ESPN Analyzes Finances Of MLB Revenue-Sharing Program

 
MLB does not want fans to know "exactly how many dollars each team takes in from a humongous pot that includes revenue sharing, TV-radio money, merchandising, sponsorships, etc.," but an analysis of MLB's finances provides a "pretty fair idea," according to Jayson Stark of ESPN.com. At least 10 teams collected $90M-plus during the '09 season "before they opened their ticket windows, let one car into their parking lots or sold one slice of pizza." Each team earned just over $30M from MLB's central fund if you deduct the $10M in "pension and operations fees, or just over" $40M if you do not. MLB shared $400M in revenue this past season, and the "five neediest teams -- which we believe to be the Marlins, Pirates, Rays, Blue Jays and Royals" -- each received an average of around $35M, which still leaves about $200M for the "rest of the 'payees' to divvy up." Stark noted 29 of the 30 teams earn at least $15M annually in "local broadcast money, and no team" earns under $12M. So each team last season pulled in at least $80M without counting ticket sales.
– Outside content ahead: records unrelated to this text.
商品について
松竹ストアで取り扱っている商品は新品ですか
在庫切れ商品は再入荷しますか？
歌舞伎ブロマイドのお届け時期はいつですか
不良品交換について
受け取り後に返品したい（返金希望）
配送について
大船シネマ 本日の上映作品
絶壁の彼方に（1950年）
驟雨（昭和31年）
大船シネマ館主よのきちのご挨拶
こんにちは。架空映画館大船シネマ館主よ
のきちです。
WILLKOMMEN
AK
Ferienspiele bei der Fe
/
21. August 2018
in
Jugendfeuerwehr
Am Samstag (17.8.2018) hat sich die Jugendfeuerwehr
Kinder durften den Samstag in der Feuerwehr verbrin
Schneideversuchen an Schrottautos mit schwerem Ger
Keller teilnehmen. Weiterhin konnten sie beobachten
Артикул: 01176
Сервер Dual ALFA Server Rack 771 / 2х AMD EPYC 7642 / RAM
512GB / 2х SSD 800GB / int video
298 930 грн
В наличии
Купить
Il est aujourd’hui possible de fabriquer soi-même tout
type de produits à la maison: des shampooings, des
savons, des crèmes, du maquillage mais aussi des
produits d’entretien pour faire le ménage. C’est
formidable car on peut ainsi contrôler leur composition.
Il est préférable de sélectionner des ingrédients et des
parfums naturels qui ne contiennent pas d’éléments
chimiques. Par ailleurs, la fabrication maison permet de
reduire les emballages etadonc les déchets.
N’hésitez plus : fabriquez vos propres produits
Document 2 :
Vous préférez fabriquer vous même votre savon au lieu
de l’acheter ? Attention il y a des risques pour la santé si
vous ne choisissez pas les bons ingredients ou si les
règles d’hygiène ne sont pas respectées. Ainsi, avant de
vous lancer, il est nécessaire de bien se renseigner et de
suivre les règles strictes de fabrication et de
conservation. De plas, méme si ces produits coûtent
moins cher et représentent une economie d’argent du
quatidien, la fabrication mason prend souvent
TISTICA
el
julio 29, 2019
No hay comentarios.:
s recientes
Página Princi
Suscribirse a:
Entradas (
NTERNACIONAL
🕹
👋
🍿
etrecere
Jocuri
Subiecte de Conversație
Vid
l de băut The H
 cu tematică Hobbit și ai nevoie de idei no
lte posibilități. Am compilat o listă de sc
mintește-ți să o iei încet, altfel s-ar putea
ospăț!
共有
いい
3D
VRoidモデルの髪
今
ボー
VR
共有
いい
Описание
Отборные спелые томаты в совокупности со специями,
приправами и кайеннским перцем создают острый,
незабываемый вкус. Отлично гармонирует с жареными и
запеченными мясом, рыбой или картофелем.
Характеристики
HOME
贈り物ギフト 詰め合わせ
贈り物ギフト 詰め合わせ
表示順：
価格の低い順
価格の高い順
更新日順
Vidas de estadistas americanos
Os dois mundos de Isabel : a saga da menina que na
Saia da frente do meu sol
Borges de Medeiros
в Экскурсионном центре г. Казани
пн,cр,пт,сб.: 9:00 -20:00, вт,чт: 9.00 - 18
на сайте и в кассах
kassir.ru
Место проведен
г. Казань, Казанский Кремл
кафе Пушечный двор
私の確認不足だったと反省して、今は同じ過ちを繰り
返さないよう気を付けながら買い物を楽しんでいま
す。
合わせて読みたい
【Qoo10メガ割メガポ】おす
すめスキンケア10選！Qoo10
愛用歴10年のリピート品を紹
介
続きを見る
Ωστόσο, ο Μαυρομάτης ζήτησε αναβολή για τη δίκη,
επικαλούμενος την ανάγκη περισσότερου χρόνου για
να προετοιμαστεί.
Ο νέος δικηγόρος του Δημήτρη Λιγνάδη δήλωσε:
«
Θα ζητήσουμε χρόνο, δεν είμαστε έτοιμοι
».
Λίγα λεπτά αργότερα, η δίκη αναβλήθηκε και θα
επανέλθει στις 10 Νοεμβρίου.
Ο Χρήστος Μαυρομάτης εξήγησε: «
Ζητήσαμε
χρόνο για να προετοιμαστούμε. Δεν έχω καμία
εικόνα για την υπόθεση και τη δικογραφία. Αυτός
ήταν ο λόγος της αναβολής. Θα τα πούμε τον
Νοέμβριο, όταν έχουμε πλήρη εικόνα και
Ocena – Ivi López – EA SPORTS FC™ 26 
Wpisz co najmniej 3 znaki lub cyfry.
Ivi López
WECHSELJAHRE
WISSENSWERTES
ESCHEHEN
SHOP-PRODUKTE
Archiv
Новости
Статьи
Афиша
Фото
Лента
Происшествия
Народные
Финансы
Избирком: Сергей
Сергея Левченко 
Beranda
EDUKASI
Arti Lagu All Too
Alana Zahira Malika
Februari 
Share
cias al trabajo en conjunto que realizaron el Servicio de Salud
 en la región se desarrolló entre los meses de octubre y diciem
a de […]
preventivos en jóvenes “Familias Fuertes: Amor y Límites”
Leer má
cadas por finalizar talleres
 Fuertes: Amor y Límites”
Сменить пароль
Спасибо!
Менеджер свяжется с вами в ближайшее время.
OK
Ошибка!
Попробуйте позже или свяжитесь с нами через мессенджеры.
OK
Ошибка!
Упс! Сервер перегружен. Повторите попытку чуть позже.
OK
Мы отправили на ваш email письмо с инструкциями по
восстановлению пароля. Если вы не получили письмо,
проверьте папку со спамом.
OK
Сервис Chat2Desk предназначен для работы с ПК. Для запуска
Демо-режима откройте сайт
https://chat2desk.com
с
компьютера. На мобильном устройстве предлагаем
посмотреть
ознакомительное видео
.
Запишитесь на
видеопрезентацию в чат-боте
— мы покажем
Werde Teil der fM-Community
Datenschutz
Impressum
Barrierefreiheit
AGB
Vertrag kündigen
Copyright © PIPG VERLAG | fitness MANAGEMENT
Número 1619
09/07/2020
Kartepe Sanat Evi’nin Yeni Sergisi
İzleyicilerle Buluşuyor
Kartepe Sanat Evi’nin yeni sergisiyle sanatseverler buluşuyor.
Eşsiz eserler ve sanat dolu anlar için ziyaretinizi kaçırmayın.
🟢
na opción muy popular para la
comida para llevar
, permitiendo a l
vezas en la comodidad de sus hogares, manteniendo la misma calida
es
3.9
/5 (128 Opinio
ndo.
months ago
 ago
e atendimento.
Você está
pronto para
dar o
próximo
However, there were at least 12 teams, "depending on how you define 'total payroll,' that aren't spending that same number" on payroll for their major-league roster. This discrepancy comes at a "time when the relationship between owners and players seems to be growing more contentious than it has been in years." Stark suggests MLB should "impose the same sort of tax on teams with payrolls below some minimum threshold, exactly the way baseball taxes teams like the Yankees that spend over the maximum threshold" (ESPN.com, 11/19).